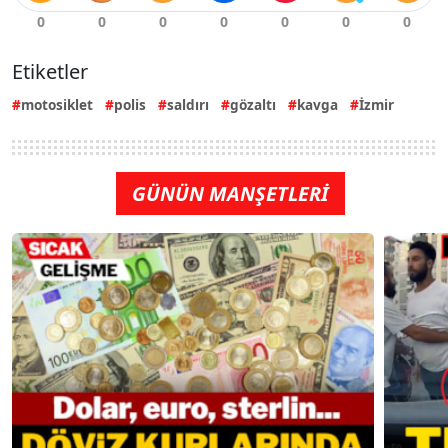
Etiketler
motosiklet
polis
saldırı
gözaltı
kavga
İzmir
GÜNÜN MANŞETLERİ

══════════════════════════════

### ABOUT THIS EXERCISE
Every line of the listing should be repeated exactly; no picture should appear.

### WRITTEN REPLY
Etiketler
motosiklet
polis
saldırı
gözaltı
kavga
İzmir
GÜNÜN MANŞETLERİ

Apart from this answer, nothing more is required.